## Short problem
Can you rewrite everything from the start of the records down to the line containing "pr_spm_orth [shape=diamond]", putting "Helvetica" wherever "Comic Neue" appears and leaving all else unchanged? Omit the pictures from your answer.

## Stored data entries
● ● ● ● ●
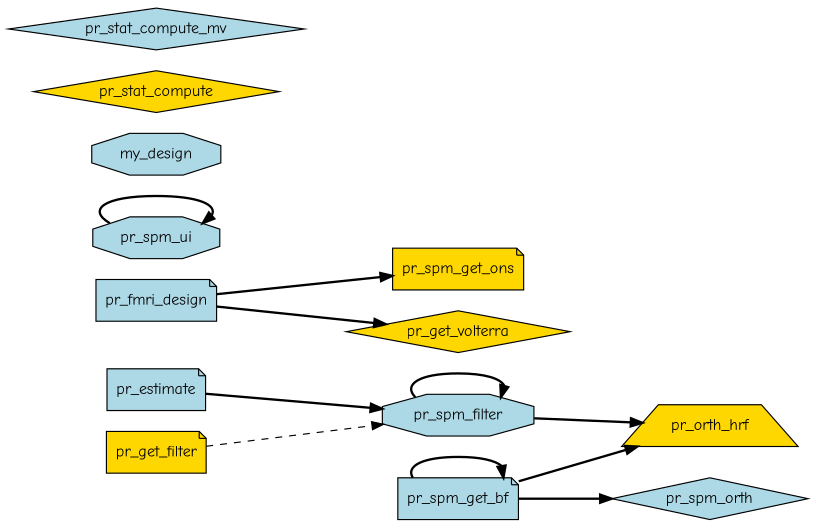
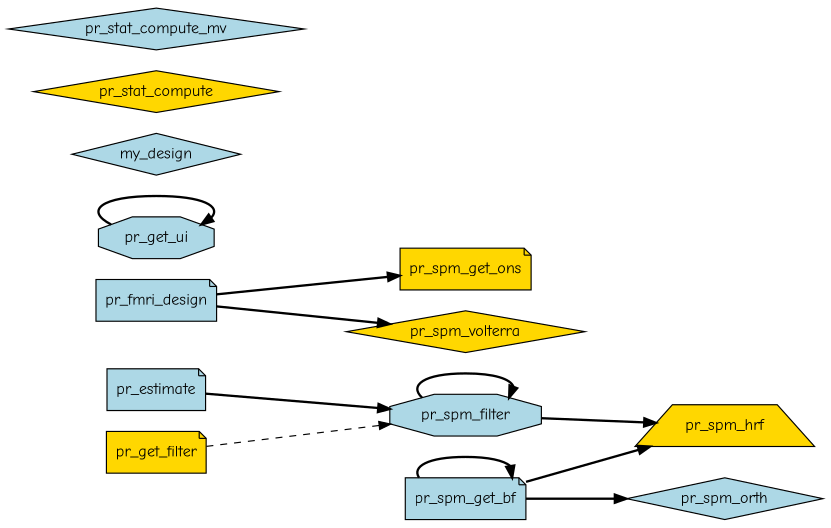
  digraph {
    fontname="Comic Neue"
    rankdir=LR
    node [fillcolor=lightblue fontname="Comic Neue" shape=note style=filled]
    edge [fontname="Comic Neue" style=bold]
    pr_estimate
    pr_spm_filter [shape=octagon]
-   pr_spm_hrf [fillcolor=gold shape=trapezium label=pr_orth_hrf]
+   pr_spm_hrf [fillcolor=gold shape=trapezium]
    pr_fmri_design
    pr_spm_get_ons [fillcolor=gold]
-   pr_spm_volterra [fillcolor=gold shape=diamond label=pr_get_volterra]
+   pr_spm_volterra [fillcolor=gold shape=diamond]
    pr_spm_get_bf
    pr_spm_orth [shape=diamond]
    pr_get_filter [fillcolor=gold]
-   pr_spm_ui [shape=octagon]
-   my_design [shape=octagon]
+   pr_spm_ui [shape=octagon label=pr_get_ui]
+   my_design [shape=diamond]
    pr_stat_compute [fillcolor=gold shape=diamond]
    pr_stat_compute_mv [shape=diamond]
    pr_estimate -> pr_spm_filter
    pr_spm_filter -> pr_spm_filter
    pr_spm_filter -> pr_spm_hrf
    pr_fmri_design -> pr_spm_get_ons
    pr_fmri_design -> pr_spm_volterra
    pr_spm_get_bf -> pr_spm_hrf
    pr_spm_get_bf -> pr_spm_get_bf
    pr_spm_get_bf -> pr_spm_orth
    pr_get_filter -> pr_spm_filter [style=dashed]
    pr_spm_ui -> pr_spm_ui
  }
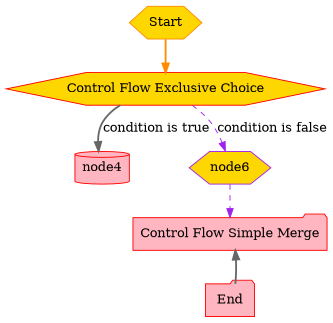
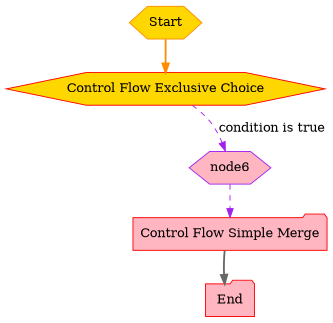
  digraph {
    node [color=red fillcolor=gold shape=hexagon style=filled]
    edge [color=gray40 style=bold]
    n1 [color=darkorange label=Start]
    n2 [label="Control Flow\ Exclusive Choice"]
-   node4 [fillcolor=lightpink shape=cylinder]
-   node6 [color=purple]
+   node6 [color=purple fillcolor=lightpink]
    n5 [fillcolor=lightpink label="Control Flow\ Simple Merge" shape=folder]
    n6 [fillcolor=lightpink label=End shape=folder]
    n1 -> n2 [color=darkorange]
-   n2 -> node4 [label="condition is true"]
-   n2 -> node6 [color=purple label="condition is false" style=dashed]
+   n2 -> node6 [color=purple label="condition is true" style=dashed]
    node6 -> n5 [color=purple style=dashed]
-   n6 -> n5
+   n5 -> n6
  }
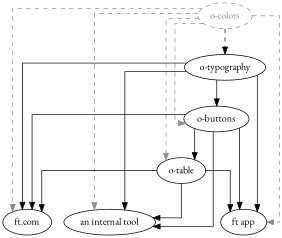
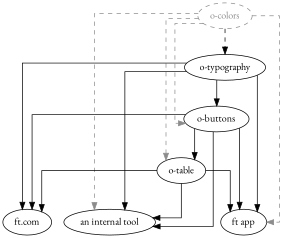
  digraph {
    concentrate=true
    fontname="EB Garamond"
    splines=ortho
    node [fontname="EB Garamond"]
    edge [fontname="EB Garamond"]
    "o-colors" [color="#8c8c8c" fontcolor="#8c8c8c" style=dashed]
    "o-typography"
    "o-buttons"
    "o-table"
    "ft.com"
    "ft app"
    "an internal tool"
    "o-colors" -> "o-typography" [color=black style=dashed]
    "o-colors" -> "o-buttons" [color="#8c8c8c" style=dashed]
    "o-colors" -> "o-table" [color="#8c8c8c" style=dashed]
-   "o-colors" -> "ft.com" [color="#8c8c8c" style=dashed]
    "o-colors" -> "ft app" [color="#8c8c8c" style=dashed]
    "o-colors" -> "an internal tool" [color="#8c8c8c" style=dashed]
    "o-typography" -> "o-buttons"
    "o-typography" -> "ft.com"
    "o-typography" -> "ft app"
    "o-typography" -> "an internal tool"
    "o-buttons" -> "o-table"
    "o-buttons" -> "ft.com"
    "o-buttons" -> "ft app"
    "o-buttons" -> "an internal tool"
    "o-table" -> "ft.com"
    "o-table" -> "ft app"
    "o-table" -> "an internal tool"
  }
● ● ● ● ●
## Solution
  digraph {
    fontname="Helvetica"
    rankdir=LR
    node [fillcolor=lightblue fontname="Helvetica" shape=note style=filled]
    edge [fontname="Helvetica" style=bold]
    pr_estimate
    pr_spm_filter [shape=octagon]
-   pr_spm_hrf [fillcolor=gold shape=trapezium label=pr_orth_hrf]
+   pr_spm_hrf [fillcolor=gold shape=trapezium]
    pr_fmri_design
    pr_spm_get_ons [fillcolor=gold]
-   pr_spm_volterra [fillcolor=gold shape=diamond label=pr_get_volterra]
+   pr_spm_volterra [fillcolor=gold shape=diamond]
    pr_spm_get_bf
    pr_spm_orth [shape=diamond]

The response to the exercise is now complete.